Ce dossier part d’un étonnement : on a souvent opposé création et patrimoine, c’est un lieu commun. En même temps, les deux sont liés, d’une façon intense et parfois caricaturale : pas un lieu patrimonial qui ne cherche à inviter des artistes, symboles de la création. De même, la création culturelle dans son sens large, qui intègre la mode, le cinéma, la littérature, le design, ne cesse de se nourrir du passé, reconnaissant à celui-ci un statut premier, comme une source et un horizon indépassable.
Le patrimoine est aujourd’hui repensé à l’aune d’enjeux fondamentaux : économiques, car le patrimoine est aussi une valeur à faire vivre ; politiques, car le patrimoine est l’espace du commun, celui où nos identités se sentent à la fois fragilisées et, le cas échéant, théâtralisées ; et humains : l’intelligence artificielle, par sa capacité à redistribuer les éléments disponibles, constitue une dramatisation puissante des rapports entre matière disponible et réinvention. La question de la création ne doit pas être envisagée suivant une perspective fermée : la création, c’est aussi l’expérience, qui a lieu en permanence. La question est alors : comment pouvons-nous en tirer au mieux profit ?
Mon parcours, d’historien et de praticien des institutions, d’ami des artistes, m’a conduit à comprendre que ces problèmes sont larges, et que les institutions qui traitent du patrimoine et de la création ne sont pas isolées mais proposent une mise en abyme d’enjeux économiques et politiques majeurs. Ayant travaillé entre la France et l’étranger, je me suis rendu compte que c’était une question qui se posait tout particulièrement dans notre pays, et pour laquelle nous formulons des réponses à la fois ancrées et ouvertes.

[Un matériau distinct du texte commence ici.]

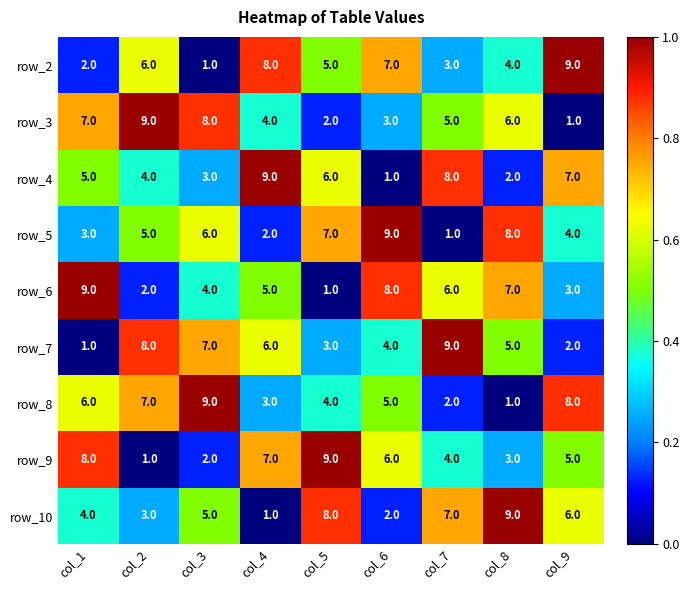

How many values in the row_7 series are below 5?

4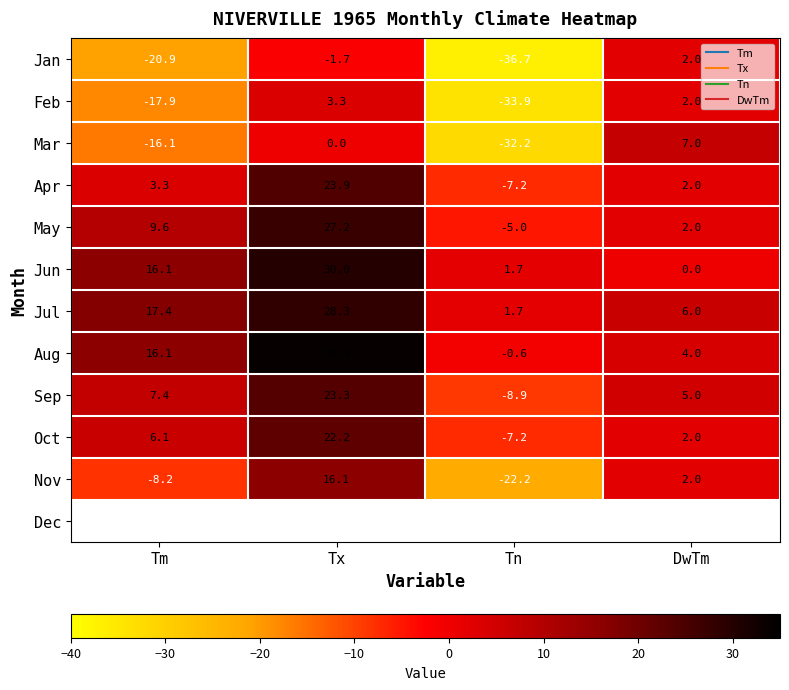

Read the Nov value at Tx.

16.1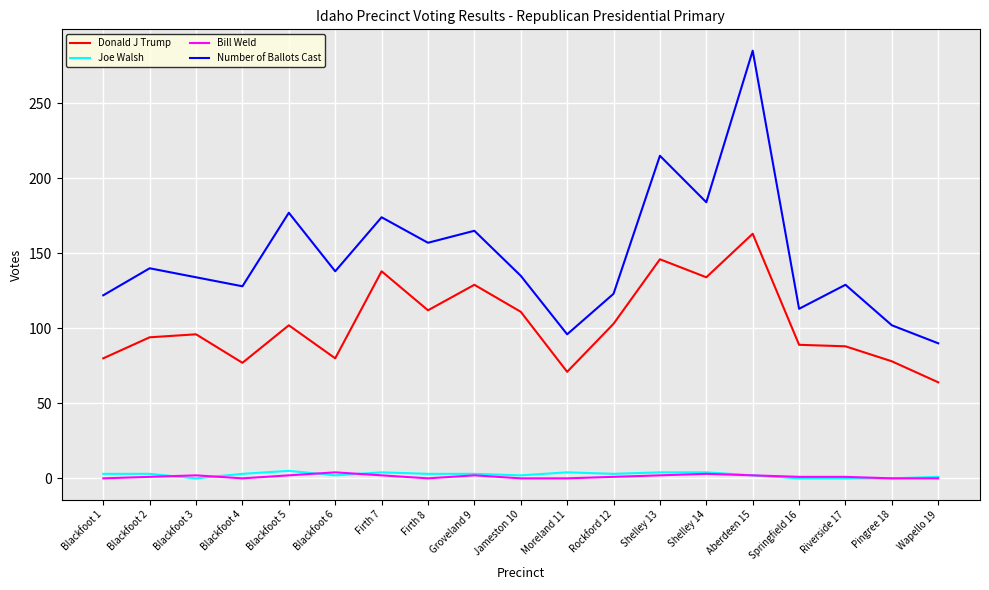

Which category has the lowest value in the Donald J Trump series?

Wapello 19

J’ai donc proposé à la direction de notre revue de rassembler des figures de différents secteurs, institutions publiques, bien sûr, mais aussi privées, au travers de structures d’échelles et surtout de champs divers, pour qu’elles nous exposent, suivant leur expérience, les pistes pertinentes pour tirer au mieux profit de ce qui peut apparaître comme une tension mais est en réalité une richesse. Nous avons tenu à ce que leur approche soit ancrée, mais qu’elle s’ouvre vers le général ; qu’elle établisse un état des lieux, et qu’elle ouvre des pistes. Nous remercions chaque participant d’y avoir réfléchi et de nous offrir ses conclusions.